→ Exercise description: When you find the line with "- Alertmanager quản" among the records below, reproduce it and each line after it exactly, ending with the line with "notification mà thôi.".

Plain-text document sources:
____________________

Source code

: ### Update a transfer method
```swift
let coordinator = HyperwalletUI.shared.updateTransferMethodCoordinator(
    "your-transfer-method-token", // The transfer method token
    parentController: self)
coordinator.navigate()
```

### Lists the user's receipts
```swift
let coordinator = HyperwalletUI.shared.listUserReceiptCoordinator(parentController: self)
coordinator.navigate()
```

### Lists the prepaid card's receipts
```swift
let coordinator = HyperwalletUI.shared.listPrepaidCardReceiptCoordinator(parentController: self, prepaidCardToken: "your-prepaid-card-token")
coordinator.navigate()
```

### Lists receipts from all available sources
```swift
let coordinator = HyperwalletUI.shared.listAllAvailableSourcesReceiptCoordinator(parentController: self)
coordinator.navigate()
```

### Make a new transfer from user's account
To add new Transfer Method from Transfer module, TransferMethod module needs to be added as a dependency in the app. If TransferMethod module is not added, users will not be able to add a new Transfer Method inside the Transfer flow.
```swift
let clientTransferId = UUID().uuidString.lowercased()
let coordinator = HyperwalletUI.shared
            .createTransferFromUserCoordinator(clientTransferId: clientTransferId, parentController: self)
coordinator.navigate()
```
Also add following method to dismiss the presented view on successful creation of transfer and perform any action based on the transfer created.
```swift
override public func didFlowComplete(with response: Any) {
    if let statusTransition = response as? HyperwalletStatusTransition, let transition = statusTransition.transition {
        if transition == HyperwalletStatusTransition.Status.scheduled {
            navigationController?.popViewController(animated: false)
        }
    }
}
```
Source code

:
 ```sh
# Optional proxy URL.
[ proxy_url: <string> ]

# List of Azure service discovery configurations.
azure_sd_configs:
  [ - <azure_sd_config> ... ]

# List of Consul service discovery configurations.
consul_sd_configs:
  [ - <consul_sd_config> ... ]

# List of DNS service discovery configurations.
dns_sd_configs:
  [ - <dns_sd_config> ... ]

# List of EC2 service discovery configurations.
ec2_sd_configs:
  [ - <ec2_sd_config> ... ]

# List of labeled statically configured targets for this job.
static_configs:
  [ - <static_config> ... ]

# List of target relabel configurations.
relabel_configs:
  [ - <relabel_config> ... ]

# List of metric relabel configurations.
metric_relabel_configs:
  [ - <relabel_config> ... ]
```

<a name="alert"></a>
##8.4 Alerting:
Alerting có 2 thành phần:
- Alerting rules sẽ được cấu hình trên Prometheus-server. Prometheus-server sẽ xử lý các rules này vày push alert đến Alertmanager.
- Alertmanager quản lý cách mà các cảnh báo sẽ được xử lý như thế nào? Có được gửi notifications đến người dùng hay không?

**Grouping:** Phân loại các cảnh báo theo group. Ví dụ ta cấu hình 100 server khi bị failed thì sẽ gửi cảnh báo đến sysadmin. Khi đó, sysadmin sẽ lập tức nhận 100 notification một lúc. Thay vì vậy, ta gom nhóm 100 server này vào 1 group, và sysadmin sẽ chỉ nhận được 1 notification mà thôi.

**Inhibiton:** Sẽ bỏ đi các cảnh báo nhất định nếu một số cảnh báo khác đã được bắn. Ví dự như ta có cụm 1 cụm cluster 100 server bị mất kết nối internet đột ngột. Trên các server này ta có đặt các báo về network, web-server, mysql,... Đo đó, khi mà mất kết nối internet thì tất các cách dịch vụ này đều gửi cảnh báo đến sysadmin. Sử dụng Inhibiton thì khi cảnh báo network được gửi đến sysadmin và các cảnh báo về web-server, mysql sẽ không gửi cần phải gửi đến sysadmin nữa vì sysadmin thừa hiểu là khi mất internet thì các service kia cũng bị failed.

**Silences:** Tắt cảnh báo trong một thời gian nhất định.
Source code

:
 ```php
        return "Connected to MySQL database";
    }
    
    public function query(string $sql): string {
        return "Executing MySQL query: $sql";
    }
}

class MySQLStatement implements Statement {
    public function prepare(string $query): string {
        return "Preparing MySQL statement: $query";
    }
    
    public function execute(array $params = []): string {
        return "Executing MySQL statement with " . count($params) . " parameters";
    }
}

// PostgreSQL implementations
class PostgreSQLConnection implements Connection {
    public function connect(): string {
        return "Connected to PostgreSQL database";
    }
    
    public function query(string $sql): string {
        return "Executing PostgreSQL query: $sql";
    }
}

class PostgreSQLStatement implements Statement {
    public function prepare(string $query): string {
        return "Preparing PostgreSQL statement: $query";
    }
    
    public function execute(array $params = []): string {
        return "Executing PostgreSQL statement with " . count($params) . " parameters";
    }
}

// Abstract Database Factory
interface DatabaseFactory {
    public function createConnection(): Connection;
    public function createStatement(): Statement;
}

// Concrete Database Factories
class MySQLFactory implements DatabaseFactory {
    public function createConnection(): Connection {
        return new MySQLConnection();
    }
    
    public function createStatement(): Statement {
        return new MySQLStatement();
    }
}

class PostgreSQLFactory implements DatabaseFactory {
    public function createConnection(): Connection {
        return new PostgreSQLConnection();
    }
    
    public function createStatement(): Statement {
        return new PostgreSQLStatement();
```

____________________

→ Exercise answer:
- Alertmanager quản lý cách mà các cảnh báo sẽ được xử lý như thế nào? Có được gửi notifications đến người dùng hay không?

**Grouping:** Phân loại các cảnh báo theo group. Ví dụ ta cấu hình 100 server khi bị failed thì sẽ gửi cảnh báo đến sysadmin. Khi đó, sysadmin sẽ lập tức nhận 100 notification một lúc. Thay vì vậy, ta gom nhóm 100 server này vào 1 group, và sysadmin sẽ chỉ nhận được 1 notification mà thôi.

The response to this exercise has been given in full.